ESP Lynch M1 Tiger Question...

Updated
ESP Lynch M1 Tiger Question...

I own a few ESP's (old Mirage Deluxe neck thru, early 90's Custom M1, and a few 400 Series Strats and a Bass) and have owned more in the past. I love them! Anyway, I can usually spot a fake pretty quickly (I know about the cheap overseas knock-offs and have seen and felt and played the drek guitars first hand), but I have a dilema. Someone wants to sell me a Lynch M1 Tiger, but it has NOTHING on the back of the headstock! I mean my older 400 series and such don't have anything, but I thought this particular signature model (or others from the era) had the circular ESP "Standard", "Custom", or "Signature" logo's on the back of the headstock? There is also no George Lynch "signature" on the front of the headstock. It does have the correct ESP logo and ESP Neck plate with logo. Any clue?
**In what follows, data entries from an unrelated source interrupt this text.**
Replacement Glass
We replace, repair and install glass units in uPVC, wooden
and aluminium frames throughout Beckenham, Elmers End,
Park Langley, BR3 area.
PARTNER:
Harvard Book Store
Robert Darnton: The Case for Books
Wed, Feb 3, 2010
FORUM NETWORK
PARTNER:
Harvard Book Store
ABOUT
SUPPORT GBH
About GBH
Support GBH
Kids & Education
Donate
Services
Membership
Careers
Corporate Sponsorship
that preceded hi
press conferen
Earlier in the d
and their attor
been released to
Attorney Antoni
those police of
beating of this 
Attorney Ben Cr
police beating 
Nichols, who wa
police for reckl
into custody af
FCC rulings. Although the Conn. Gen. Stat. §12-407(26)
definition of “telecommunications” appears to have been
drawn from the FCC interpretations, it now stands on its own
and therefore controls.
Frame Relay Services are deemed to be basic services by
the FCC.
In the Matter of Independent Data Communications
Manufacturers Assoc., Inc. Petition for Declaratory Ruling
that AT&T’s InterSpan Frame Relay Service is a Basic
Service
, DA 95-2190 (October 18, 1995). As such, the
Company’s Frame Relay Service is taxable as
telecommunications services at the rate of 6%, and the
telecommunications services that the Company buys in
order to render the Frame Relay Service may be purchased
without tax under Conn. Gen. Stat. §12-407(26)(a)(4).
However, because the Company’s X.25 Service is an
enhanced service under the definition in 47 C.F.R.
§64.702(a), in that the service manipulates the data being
Pots, pickups, tremolo, knobs, pegs, etc. are not the cheap pot metal knock off stuff found on the bootlegs either...

Pushead

Photos would help.

TouringRay

Of course photos would help, but I was not in possesion of the instrument. I met up with the guy again and after seeing it (and taking some photos), knew it was a fake right off. I guess i really wanted to believe it was a real one and THOUGHT it had a logo on the neckplate and such, but no. The "Floyd" was a different animal with a "Licensed by" stamping on it, Neckplate was blank, back of headstock was blank, Seynour Duncan stamping on the bridge pickup was sloppily silkscreened, and the Trademark "R" behind the ESP Logo seemed blurry. I will get some photos up soon just to show it, but it seems like this was one of those Chinese knock-offs after all. The guy never admitted it being a real one anyway, but he ended up not wanting to sell it after I pointed those things out. :-)

matt b.

First clue is that the M1 tiger only has 1 Humbucker, it never had any other pickup confinguation. I have a very old M1 tiger with stripes on the back BUT it has a number on the neck plate and ESP Lightly engraved into the back of the headstock.